▸ **Task requirements**: From the records below, pick out and copy every line that contains the string "rangeland". Matching is case-sensitive.

▸ **Material supplied**:
==*==

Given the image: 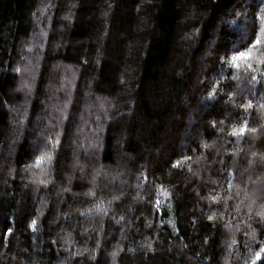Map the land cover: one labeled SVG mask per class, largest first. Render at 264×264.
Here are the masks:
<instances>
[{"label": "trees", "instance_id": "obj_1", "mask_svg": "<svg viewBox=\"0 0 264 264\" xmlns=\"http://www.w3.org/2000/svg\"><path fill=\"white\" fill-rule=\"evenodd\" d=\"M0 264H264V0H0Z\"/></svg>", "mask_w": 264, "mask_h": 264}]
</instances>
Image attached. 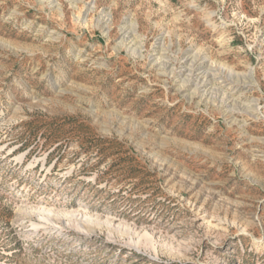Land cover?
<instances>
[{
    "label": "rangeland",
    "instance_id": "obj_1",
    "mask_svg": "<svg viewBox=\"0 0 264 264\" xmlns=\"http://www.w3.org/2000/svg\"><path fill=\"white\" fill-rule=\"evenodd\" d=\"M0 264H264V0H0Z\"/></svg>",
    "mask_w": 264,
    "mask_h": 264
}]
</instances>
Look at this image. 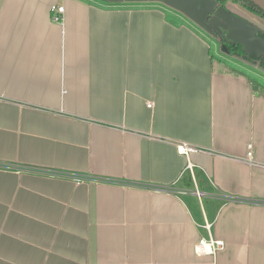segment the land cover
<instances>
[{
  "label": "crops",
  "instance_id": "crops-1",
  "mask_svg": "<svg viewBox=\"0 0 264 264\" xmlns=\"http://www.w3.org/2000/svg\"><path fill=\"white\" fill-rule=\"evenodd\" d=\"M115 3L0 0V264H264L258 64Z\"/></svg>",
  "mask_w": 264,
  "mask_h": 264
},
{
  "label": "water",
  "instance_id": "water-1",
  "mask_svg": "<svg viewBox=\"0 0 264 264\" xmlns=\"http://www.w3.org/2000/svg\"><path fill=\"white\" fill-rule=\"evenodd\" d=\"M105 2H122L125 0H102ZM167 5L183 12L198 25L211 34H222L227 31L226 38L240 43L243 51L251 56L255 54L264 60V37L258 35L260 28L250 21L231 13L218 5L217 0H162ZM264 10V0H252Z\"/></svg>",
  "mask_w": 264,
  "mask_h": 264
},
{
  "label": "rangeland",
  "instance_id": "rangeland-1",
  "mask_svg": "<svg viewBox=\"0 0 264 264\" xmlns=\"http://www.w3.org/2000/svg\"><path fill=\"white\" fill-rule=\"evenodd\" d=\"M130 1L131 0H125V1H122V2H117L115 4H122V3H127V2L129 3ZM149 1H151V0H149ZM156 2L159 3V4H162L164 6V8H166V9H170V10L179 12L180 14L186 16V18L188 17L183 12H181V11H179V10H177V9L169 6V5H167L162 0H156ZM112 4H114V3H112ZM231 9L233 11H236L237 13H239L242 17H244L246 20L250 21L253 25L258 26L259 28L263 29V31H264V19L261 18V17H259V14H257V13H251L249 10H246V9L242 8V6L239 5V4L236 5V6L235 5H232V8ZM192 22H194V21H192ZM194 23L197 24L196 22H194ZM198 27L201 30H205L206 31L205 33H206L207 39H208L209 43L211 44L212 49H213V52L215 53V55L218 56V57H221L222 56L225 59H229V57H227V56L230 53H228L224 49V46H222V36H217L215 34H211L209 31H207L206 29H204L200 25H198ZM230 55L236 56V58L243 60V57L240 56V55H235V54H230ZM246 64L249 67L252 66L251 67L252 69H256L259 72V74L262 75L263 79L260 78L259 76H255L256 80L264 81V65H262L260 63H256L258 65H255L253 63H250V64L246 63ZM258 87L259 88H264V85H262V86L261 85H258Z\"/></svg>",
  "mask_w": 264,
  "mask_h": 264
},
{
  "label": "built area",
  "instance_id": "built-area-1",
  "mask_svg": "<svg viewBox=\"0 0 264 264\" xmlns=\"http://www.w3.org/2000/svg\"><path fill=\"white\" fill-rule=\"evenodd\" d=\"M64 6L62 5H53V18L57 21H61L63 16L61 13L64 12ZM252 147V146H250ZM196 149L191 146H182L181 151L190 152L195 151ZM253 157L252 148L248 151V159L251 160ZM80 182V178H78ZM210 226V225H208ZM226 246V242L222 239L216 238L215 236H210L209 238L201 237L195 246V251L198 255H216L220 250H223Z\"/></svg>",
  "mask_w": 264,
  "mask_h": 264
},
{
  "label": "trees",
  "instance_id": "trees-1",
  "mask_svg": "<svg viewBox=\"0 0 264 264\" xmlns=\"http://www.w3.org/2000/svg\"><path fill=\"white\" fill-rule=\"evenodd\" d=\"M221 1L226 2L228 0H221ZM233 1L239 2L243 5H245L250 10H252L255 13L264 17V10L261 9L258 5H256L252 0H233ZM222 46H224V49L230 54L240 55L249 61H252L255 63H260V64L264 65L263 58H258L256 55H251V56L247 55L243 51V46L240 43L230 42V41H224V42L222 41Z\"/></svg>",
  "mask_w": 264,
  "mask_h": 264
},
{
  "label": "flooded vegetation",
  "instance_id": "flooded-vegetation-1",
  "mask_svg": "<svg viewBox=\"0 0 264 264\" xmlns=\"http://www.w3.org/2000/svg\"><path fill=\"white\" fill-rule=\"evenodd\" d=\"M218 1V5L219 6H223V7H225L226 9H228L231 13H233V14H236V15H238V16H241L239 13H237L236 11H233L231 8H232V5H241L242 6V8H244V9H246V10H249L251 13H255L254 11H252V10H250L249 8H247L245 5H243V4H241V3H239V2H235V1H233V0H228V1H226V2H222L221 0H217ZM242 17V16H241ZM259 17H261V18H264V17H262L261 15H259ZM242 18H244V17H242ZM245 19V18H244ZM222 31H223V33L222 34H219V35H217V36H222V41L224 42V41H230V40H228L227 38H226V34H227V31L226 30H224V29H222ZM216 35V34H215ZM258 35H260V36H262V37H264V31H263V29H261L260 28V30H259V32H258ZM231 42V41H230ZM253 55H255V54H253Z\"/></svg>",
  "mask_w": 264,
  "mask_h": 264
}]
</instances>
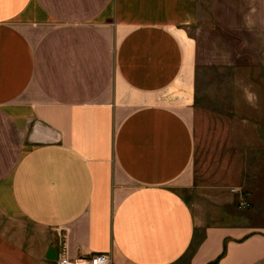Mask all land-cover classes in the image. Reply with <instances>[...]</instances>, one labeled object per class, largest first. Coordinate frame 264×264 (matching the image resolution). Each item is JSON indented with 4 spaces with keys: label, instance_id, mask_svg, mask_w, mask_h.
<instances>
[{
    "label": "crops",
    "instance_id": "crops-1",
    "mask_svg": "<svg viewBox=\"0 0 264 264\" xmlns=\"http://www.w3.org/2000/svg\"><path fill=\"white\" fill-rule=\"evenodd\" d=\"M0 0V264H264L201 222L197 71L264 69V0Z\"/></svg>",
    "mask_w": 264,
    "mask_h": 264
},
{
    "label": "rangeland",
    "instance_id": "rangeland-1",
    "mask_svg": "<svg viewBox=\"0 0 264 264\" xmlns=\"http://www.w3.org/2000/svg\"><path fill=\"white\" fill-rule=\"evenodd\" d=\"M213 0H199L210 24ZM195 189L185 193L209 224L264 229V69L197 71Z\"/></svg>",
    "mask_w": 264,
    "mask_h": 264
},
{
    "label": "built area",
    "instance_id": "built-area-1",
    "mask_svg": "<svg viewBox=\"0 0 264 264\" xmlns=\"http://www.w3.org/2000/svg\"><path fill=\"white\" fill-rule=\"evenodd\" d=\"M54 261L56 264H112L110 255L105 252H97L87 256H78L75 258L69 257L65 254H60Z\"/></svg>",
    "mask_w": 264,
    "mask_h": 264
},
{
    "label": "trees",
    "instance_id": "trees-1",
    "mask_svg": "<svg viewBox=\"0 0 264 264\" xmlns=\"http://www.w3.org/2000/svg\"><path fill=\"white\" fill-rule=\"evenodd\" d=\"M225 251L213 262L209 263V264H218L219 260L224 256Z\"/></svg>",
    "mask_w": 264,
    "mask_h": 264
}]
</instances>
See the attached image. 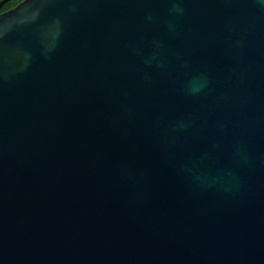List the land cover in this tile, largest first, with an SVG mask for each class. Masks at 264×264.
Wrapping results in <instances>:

==*==

▸ **Right answer**:
    "label": "rangeland",
  "label": "rangeland",
  "instance_id": "rangeland-1",
    "label": "rangeland",
    "instance_id": "rangeland-1",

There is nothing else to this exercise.